WITH subscriber_states
AS (SELECT shop_id,
shopify_domain,
customer_id,
event_date,
CASE
WHEN running_active_contracts > 0 THEN 'activated'
WHEN running_paused_contracts > 0 THEN 'frozen'
ELSE 'unsubscribed'
END AS customer_state,
FROM subscriber_contract_count),
subscriber_state_changes
AS (SELECT shop_id,
shopify_domain,
customer_id,
event_date,
customer_state AS current_subscriber_state,
Lag(customer_state)
OVER (
partition BY shop_id, customer_id
ORDER BY event_date ) AS previous_subscriber_state
FROM subscriber_states)
SELECT shop_id,
shopify_domain,
customer_id,
CASE
WHEN current_subscriber_state = 'activated'
AND previous_subscriber_state IS NULL THEN
'subscriber_new_activated'
WHEN current_subscriber_state = 'activated'
AND previous_subscriber_state IS NOT NULL THEN
'subscriber_reactivated'
WHEN current_subscriber_state = 'frozen' THEN 'subscriber_frozen'
ELSE 'subscriber_unsubscribed'
END AS event,
event_date,
FROM subscriber_state_changes
WHERE previous_subscriber_state IS NULL
OR current_subscriber_state != previous_subscriber_state
| shop_id | customer_id | event_date | event | Logic Explanation |
|---|---|---|---|---|
| 101 | 55501 | 2024-01-01 | subscriber_new_activated | First activation (C1). |
| 101 | 55501 | 2024-01-15 | subscriber_frozen | Active count hits 0 (C1 paused). |
| 101 | 55501 | 2024-01-20 | subscriber_reactivated | Active count > 0 via C2. |
| 101 | 55501 | 2024-03-10 | subscriber_unsubscribed | Active & Paused counts hit 0. |
| 102 | 99902 | 2024-01-05 | subscriber_new_activated | First activation (C3). |
| 102 | 99902 | 2024-02-15 | subscriber_frozen | Active count hits 0 (C3 paused). |
| 102 | 99902 | 2024-03-20 | subscriber_unsubscribed | Paused count hits 0. |
The beauty of this solution is not that we can apply this to any DFA. Any DFA has a set of states and a state transition diagram.
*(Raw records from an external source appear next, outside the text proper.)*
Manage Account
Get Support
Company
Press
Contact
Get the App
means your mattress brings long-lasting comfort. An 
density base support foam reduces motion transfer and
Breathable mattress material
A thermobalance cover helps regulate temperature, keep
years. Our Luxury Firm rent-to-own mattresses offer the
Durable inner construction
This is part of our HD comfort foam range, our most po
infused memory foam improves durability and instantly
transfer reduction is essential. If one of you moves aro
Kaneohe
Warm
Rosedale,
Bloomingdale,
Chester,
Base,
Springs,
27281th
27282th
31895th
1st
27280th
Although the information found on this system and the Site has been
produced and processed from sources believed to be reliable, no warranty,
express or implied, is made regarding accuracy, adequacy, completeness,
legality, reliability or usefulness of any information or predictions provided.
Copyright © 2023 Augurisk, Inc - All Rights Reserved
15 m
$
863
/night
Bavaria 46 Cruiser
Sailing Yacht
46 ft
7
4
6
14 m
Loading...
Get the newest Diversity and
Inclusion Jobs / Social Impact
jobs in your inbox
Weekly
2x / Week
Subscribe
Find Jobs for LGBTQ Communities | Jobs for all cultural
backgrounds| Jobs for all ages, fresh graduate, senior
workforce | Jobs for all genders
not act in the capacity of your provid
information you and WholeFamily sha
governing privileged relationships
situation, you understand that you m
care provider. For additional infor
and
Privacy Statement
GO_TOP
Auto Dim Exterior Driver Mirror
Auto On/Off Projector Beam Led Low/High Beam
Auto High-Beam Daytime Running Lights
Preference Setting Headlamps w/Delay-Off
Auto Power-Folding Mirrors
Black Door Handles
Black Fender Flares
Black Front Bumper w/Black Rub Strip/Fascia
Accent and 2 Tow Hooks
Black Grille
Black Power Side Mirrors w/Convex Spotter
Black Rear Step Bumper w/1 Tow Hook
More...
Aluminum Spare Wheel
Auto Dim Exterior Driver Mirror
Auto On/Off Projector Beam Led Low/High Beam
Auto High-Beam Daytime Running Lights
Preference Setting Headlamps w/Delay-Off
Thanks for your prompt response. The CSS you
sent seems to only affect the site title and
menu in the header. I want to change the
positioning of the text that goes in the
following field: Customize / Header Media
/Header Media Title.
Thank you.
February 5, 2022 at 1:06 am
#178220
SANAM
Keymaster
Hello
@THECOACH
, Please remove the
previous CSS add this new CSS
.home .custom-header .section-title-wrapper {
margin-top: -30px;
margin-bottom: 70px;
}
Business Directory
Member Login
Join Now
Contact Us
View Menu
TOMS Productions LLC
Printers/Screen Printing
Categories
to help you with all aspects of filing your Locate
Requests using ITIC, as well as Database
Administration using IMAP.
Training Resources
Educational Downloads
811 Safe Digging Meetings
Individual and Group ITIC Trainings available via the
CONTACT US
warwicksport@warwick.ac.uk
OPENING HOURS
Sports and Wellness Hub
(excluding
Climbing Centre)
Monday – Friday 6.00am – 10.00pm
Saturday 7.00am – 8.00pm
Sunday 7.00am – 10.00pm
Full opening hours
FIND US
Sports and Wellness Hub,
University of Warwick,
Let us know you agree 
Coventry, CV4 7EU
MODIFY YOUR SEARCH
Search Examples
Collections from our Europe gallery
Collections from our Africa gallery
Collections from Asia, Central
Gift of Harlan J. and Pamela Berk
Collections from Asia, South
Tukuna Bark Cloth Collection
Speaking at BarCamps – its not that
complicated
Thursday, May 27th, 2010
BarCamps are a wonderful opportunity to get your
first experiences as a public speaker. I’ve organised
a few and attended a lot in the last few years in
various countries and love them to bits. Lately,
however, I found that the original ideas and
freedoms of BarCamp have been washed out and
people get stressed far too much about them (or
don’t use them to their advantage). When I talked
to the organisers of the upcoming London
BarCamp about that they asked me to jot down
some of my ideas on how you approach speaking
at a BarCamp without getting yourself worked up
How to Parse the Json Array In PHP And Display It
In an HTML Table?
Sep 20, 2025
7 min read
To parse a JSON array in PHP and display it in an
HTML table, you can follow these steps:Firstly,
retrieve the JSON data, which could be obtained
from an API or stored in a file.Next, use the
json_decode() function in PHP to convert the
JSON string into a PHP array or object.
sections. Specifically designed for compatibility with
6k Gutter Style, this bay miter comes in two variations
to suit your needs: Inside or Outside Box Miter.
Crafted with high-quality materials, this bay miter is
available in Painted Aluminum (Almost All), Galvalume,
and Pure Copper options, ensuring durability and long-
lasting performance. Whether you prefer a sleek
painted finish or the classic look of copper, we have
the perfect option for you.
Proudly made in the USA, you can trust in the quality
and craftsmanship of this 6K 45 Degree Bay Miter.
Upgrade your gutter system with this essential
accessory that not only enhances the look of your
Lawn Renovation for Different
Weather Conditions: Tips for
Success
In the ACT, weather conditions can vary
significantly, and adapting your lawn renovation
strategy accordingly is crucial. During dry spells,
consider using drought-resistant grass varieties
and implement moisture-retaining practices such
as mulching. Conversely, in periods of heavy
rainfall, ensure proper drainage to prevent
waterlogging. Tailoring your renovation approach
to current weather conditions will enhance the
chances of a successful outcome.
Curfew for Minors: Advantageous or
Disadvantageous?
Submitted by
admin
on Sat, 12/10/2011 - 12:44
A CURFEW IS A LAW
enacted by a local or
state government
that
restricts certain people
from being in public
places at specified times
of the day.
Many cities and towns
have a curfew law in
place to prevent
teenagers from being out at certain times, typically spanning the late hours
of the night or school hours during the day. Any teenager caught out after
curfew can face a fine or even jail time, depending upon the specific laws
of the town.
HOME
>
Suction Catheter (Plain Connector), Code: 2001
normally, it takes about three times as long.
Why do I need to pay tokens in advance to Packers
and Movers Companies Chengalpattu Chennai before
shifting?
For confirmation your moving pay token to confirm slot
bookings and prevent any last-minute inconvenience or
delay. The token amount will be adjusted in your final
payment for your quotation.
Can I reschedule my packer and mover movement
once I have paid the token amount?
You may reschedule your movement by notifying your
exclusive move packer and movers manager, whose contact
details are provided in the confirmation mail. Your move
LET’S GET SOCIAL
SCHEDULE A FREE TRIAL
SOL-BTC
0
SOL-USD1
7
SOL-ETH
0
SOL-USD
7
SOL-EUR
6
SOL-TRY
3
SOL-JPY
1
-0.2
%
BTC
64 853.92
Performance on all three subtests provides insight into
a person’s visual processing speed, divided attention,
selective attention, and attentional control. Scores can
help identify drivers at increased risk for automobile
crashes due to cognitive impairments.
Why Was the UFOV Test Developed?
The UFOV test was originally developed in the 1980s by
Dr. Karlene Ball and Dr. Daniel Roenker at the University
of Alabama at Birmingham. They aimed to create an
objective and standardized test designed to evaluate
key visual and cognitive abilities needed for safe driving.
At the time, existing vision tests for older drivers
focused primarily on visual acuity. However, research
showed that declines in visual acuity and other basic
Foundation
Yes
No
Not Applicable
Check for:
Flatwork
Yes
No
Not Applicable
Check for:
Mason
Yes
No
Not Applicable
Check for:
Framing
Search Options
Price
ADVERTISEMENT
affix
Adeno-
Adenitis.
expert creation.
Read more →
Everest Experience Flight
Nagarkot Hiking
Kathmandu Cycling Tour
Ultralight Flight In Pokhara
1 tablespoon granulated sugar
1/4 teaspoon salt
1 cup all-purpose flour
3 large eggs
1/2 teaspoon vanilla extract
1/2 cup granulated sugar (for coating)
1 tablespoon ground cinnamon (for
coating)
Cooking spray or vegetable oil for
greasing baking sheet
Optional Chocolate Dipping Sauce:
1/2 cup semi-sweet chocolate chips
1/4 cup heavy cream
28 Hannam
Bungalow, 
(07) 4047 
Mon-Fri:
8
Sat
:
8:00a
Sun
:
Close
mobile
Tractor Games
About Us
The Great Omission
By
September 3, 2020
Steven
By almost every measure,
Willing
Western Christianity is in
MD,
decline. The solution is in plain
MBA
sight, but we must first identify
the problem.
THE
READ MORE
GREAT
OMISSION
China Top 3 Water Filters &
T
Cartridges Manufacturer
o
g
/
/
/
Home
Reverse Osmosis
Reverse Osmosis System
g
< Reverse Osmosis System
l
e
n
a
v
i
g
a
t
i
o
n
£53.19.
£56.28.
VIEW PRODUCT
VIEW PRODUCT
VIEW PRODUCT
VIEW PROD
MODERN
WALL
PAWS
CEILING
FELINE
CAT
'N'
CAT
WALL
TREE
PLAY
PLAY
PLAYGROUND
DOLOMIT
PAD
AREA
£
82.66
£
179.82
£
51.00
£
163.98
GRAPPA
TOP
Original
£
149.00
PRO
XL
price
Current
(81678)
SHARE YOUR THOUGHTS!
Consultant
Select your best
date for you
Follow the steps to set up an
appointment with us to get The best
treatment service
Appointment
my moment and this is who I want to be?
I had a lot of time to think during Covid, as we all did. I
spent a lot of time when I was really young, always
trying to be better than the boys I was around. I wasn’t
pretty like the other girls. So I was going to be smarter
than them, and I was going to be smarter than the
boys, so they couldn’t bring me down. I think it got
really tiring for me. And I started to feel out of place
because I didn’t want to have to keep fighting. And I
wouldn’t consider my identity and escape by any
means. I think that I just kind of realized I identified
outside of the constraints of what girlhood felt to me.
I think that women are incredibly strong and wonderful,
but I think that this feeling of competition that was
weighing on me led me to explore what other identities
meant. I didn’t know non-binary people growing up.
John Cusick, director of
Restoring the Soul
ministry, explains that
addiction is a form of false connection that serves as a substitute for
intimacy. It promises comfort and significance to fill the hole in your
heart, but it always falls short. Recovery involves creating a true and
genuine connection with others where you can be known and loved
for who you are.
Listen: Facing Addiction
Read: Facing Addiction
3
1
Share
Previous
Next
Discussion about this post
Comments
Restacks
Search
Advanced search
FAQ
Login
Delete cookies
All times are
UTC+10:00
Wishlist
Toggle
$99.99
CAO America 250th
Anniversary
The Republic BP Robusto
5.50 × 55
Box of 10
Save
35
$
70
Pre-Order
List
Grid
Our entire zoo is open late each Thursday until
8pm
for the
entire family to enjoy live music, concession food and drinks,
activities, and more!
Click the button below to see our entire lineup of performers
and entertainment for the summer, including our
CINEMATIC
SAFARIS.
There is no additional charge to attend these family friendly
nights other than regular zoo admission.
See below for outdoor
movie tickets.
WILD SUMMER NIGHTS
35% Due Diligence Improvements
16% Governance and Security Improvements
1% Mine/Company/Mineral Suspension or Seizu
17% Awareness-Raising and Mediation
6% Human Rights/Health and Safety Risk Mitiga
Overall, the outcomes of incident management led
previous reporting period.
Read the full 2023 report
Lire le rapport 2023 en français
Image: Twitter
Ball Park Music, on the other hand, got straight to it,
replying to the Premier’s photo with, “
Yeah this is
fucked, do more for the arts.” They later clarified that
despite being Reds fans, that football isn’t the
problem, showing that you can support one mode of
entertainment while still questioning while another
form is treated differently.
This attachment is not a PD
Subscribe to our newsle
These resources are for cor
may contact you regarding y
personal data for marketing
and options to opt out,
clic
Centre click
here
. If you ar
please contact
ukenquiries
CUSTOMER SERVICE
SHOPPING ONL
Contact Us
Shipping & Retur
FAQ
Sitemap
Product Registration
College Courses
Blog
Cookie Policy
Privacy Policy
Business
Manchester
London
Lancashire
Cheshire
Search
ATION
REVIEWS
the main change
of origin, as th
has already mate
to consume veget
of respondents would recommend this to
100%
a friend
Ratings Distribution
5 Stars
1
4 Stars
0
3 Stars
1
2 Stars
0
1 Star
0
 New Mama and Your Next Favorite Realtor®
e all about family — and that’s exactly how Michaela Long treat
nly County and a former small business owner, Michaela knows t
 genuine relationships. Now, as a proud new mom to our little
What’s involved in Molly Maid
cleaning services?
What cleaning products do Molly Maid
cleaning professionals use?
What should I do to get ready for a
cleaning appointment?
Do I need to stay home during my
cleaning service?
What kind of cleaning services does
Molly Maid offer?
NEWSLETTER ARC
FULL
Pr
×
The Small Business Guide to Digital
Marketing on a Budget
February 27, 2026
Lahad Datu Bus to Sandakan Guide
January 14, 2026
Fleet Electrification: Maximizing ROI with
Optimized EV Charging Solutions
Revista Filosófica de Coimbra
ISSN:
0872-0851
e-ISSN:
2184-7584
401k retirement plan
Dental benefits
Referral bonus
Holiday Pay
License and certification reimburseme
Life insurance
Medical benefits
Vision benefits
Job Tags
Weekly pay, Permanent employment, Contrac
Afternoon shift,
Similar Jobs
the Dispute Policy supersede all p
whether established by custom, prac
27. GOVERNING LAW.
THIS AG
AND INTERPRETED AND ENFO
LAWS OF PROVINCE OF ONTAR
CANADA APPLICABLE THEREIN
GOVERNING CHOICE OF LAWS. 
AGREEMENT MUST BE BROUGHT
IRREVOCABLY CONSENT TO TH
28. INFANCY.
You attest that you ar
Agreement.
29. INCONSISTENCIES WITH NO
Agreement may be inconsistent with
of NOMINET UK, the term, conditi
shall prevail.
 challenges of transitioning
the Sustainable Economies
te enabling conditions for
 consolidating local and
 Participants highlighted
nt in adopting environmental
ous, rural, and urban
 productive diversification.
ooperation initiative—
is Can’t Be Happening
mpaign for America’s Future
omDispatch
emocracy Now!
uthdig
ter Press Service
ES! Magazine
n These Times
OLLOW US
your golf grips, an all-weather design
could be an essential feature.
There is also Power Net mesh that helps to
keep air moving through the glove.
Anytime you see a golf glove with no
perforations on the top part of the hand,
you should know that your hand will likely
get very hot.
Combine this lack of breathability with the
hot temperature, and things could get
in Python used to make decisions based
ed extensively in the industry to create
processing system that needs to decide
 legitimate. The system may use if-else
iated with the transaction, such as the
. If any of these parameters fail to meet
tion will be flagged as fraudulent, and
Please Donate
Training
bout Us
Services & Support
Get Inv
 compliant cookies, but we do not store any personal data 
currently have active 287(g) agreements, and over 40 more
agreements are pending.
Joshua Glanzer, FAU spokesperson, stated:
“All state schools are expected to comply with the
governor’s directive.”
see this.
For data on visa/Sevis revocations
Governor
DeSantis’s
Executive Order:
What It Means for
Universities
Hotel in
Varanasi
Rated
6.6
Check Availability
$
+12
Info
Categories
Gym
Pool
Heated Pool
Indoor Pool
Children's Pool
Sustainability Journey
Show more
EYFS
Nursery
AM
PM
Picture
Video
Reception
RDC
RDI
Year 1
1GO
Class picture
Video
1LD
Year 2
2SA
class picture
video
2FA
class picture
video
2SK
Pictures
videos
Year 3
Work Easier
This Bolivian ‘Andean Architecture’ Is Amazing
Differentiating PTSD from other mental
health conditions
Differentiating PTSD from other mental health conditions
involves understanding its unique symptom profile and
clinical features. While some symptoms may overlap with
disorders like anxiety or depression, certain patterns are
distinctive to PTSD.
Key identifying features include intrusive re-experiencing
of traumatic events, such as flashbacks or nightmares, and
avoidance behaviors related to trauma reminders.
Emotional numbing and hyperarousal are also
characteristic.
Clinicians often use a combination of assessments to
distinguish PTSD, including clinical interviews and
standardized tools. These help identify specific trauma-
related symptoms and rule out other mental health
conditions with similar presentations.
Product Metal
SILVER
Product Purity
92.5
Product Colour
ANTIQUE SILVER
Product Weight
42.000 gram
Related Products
We can simply do a lag operation to maintain memory. Then we map state transition diagram via simple case statements. Then we sum over them. This is how we know at each time, what entities are in what state.
Note: This Code was written using BigQuery Syntax. But I’m pretty sure It would easily apply to other databases as well.